PATHOPHYSIOLOGY OF NEUROPATHIC PAIN IN DED
If peripheral sensitization persists, chronic peripheral nerve input can lead to central sensitization, where the second- and third-order neurons in the somatosensory trigeminal afferent pathways become hyper-responsive and amplify pain signals, even in the absence of nociceptive stimuli. Central neuropathic eye pain can result secondary to maladaptive plasticity from undertreated and chronic DED or may be caused by conditions that causes direct damage to the CNS (eg, traumatic brain injury, fibromyalgia, diabetes, and systemic medications).
Unlike nociceptive pain that may be described as discomfort, dryness, or itching, neuropathic pain is often described as hot, burning, shooting, stabbing, or electric-like pain. Clues that the patient may have neuropathic pain include symptoms severely disproportionate to ocular signs, persistence of pain after instilling topical anesthesia (proparacaine challenge), and persistence of symptoms despite aggressive DED therapy and objective ocular surface improvement.

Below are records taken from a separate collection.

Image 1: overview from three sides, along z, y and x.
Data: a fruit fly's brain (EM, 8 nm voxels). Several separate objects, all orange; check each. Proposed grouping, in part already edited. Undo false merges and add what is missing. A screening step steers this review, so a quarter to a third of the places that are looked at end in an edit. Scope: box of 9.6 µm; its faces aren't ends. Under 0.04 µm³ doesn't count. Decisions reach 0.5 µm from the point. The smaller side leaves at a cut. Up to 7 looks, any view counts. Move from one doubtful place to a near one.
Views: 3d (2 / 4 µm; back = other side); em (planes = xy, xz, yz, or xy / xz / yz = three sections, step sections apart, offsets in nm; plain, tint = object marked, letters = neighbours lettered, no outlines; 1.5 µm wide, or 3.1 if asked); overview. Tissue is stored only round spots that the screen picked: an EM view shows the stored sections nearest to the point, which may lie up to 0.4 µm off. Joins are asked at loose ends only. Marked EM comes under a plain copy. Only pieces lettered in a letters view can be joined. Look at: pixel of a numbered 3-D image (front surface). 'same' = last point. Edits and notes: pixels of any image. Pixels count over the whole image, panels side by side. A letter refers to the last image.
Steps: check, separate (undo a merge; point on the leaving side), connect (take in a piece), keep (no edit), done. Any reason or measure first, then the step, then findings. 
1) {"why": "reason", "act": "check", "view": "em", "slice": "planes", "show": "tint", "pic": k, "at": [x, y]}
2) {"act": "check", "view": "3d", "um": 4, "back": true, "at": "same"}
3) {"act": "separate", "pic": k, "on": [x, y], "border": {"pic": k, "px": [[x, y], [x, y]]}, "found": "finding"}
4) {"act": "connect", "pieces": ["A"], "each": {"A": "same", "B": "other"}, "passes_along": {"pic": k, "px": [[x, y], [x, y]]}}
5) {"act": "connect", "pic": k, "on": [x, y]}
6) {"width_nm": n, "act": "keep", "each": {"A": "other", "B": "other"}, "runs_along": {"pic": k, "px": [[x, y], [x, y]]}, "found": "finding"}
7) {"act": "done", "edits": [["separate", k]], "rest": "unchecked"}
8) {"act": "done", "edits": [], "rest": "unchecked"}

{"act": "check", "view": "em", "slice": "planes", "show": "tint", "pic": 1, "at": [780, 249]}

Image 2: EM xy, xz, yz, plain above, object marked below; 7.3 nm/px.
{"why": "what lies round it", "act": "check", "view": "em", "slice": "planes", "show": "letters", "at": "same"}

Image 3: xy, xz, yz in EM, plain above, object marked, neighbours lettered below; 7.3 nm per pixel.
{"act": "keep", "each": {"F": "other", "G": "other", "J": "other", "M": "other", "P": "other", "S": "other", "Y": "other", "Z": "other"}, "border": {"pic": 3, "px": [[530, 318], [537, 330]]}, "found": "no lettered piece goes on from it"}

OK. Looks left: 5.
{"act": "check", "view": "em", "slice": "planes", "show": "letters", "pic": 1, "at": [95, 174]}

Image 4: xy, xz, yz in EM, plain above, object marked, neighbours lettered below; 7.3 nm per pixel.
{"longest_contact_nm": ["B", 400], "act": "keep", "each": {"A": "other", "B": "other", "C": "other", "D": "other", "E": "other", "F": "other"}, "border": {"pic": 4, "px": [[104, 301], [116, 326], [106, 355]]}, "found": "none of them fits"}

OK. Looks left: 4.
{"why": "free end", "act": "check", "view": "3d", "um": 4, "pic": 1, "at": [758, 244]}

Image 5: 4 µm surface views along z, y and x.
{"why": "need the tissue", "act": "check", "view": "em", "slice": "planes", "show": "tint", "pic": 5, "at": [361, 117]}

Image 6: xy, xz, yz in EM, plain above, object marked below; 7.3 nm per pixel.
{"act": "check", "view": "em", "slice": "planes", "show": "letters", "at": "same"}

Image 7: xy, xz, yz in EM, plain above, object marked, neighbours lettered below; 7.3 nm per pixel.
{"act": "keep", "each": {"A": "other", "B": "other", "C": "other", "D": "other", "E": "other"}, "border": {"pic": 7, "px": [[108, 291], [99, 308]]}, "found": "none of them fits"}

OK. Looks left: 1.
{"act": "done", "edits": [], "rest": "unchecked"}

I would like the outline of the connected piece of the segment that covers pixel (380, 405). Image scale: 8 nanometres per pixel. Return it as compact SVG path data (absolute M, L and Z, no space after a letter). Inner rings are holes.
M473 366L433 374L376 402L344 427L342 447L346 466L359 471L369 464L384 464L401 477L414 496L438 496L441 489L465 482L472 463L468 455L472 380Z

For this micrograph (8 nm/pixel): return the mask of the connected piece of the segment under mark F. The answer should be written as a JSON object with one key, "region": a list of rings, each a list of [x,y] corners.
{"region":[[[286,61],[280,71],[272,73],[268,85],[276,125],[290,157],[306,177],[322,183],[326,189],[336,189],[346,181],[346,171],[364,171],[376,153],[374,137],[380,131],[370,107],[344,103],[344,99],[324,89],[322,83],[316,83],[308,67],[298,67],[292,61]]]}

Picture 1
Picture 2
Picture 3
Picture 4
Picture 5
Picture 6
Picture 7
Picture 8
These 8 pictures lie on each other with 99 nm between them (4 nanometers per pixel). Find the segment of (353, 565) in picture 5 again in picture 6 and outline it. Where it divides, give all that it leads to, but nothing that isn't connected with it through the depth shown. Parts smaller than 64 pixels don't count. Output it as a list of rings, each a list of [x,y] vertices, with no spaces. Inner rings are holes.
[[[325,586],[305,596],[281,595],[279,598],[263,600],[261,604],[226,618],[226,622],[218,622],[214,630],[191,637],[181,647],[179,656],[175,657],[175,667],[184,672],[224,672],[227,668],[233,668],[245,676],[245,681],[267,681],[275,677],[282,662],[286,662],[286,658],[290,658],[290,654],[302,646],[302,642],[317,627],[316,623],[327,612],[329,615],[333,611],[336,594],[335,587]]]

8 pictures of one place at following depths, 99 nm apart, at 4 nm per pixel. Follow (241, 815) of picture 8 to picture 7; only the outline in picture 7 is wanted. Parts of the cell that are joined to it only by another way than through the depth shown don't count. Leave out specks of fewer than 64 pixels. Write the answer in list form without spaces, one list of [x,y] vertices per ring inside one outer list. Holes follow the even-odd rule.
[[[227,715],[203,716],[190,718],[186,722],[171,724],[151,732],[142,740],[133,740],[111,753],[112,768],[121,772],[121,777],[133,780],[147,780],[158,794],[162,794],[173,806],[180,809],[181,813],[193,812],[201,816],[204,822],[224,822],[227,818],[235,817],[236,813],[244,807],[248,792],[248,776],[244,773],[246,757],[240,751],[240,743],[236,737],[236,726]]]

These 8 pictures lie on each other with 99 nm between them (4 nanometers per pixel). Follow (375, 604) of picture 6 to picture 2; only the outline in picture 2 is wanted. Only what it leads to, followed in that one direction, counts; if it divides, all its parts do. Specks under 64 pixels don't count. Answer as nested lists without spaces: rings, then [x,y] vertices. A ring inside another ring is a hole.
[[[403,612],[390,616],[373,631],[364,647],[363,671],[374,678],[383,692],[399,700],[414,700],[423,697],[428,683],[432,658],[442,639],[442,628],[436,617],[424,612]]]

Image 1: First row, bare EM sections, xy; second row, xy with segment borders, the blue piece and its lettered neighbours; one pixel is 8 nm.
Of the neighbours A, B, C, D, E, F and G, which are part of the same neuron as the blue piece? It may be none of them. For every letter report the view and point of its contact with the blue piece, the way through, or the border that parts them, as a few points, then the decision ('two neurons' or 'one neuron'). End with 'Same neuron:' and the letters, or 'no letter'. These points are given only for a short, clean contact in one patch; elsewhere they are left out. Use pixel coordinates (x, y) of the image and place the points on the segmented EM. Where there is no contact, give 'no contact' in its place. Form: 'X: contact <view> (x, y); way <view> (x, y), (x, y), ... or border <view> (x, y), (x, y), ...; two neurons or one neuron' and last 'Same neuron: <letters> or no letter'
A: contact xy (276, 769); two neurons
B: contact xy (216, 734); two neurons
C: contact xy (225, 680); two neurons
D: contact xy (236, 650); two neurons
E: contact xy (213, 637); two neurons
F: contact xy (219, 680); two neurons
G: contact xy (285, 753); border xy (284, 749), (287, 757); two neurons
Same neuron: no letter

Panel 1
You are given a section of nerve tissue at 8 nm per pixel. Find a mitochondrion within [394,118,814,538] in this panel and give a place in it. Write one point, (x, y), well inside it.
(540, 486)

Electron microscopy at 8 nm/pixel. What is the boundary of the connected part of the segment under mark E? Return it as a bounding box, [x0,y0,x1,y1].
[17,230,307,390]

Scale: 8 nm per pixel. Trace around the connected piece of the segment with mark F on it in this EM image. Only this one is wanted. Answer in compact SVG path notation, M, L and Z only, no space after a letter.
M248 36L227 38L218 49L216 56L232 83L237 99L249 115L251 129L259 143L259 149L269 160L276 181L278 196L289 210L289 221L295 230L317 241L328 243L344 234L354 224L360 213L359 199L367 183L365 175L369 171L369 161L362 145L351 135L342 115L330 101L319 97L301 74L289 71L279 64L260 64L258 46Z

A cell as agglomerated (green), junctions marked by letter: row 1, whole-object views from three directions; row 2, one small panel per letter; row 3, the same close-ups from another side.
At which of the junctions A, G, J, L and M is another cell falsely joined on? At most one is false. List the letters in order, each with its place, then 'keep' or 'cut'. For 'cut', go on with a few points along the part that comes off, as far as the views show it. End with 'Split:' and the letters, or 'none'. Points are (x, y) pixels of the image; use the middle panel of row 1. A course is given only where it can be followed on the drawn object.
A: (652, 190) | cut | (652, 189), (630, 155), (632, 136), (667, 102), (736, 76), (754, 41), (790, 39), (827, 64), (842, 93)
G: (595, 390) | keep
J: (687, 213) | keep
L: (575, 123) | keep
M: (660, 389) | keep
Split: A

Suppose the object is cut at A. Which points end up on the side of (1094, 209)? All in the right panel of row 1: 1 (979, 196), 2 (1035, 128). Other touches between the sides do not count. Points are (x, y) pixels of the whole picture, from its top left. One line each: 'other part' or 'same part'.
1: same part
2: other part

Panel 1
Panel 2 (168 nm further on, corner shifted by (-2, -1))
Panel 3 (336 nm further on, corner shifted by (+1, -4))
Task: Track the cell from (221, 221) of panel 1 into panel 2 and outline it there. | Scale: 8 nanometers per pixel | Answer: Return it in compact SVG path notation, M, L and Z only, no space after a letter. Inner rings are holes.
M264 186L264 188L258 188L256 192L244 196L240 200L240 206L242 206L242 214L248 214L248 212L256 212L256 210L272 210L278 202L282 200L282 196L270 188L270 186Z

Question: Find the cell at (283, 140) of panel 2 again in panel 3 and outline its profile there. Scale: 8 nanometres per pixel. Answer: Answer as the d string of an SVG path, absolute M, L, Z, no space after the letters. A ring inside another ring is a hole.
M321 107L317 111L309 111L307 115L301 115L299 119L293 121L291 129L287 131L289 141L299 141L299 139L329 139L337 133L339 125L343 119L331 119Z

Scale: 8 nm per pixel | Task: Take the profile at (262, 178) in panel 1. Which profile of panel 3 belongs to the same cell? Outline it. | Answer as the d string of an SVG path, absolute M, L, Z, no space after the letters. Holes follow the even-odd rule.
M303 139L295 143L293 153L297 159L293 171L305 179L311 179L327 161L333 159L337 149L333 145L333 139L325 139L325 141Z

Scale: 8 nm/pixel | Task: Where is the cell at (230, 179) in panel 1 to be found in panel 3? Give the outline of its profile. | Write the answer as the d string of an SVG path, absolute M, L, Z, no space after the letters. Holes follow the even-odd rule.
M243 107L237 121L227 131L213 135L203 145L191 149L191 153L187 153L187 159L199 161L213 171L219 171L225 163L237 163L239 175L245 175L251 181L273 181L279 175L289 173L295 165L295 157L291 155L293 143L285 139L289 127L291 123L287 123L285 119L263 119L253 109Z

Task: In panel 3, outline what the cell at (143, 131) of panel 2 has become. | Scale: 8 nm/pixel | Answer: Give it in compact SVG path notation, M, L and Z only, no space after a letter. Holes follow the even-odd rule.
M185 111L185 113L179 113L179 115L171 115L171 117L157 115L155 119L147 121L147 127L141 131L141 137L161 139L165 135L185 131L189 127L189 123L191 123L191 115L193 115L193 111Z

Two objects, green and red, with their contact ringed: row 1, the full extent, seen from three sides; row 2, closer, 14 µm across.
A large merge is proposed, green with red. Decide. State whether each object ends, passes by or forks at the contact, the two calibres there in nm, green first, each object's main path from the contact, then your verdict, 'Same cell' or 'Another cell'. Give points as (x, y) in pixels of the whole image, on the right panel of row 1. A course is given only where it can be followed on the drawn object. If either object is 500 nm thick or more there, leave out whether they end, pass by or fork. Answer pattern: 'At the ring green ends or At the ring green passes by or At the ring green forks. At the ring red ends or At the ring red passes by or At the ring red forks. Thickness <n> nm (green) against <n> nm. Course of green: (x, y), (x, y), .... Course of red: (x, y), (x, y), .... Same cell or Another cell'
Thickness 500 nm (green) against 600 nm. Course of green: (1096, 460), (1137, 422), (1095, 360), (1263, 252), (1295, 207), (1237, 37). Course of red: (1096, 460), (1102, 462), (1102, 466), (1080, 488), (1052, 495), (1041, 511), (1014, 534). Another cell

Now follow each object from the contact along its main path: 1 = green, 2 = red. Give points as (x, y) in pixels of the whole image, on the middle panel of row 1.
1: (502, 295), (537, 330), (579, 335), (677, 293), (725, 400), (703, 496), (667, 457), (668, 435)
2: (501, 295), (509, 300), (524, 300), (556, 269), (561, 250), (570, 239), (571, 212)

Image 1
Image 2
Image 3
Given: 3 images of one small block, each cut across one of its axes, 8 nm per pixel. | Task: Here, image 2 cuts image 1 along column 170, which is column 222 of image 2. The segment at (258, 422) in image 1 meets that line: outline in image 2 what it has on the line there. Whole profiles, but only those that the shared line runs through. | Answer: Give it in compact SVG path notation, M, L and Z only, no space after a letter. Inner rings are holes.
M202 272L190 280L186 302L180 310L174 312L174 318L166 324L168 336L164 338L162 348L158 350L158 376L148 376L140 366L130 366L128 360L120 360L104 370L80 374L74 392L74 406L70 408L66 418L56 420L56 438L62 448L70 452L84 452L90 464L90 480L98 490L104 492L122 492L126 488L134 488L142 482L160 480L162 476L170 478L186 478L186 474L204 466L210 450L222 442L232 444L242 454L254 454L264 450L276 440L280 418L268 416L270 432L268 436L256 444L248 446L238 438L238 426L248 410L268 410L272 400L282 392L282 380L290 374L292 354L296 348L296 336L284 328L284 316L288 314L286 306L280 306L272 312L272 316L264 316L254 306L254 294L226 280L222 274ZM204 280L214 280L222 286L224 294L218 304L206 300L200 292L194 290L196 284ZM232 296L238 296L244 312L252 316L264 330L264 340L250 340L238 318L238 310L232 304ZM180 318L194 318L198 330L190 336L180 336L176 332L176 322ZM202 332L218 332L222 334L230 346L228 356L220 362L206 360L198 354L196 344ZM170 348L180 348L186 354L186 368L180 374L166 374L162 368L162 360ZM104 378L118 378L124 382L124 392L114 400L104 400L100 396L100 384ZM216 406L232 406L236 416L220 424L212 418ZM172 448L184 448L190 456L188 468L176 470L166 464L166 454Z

THERAPEUTIC OPPORTUNITIES IN DED
Understanding the neurobiology of pain allows clinicians to more accurately phenotype DED and develop targeted, patient-centered treatment approaches. Not all symptoms are driven by ocular surface inflammation. Patients may have neuropathic mechanisms (eg, trigeminal neuralgia, neurodegenerative disease), systemic factors (eg, medications that affect neurosensory pathways; systemic inflammation from chronic stress, poor diet, not sleeping), or local structural abnormalities (eg, eyelid malposition, blepharitis) that contribute to and perpetuate DED unless properly ameliorated.
While inflammation generates symptoms, it is ultimately a response to underlying insults. Effective treatment requires addressing both the inflammation and its root causes. Over-the-counter lubricants may provide temporary relief but do not address chronic disease drivers such as poor eyelid hygiene, meibomian gland dysfunction, or environmental stressors. Alternatively, heat-based treatments for meibomian gland dysfunction will not address neurosensory abnormalities on the cornea and may actually worsen nociceptive and neuropathic pain. Given the complicated nature of DED, many patients likely need a combination of complementary treatment strategies for proper disease management (Table).
MORE THAN MEETS THE EYE
DED is more than just an ocular surface disorder; it is a neurosensory condition where corneal and central pain pathways play central roles. Appreciating the contributions of peripheral and central sensitization helps explain why symptoms and signs may not always align and why some patients remain refractory to traditional therapies. As our understanding of the neurobiology of ocular pain advances, so too does the opportunity for more precise, personalized therapy, improving outcomes and quality of life for patients living with this complex disease.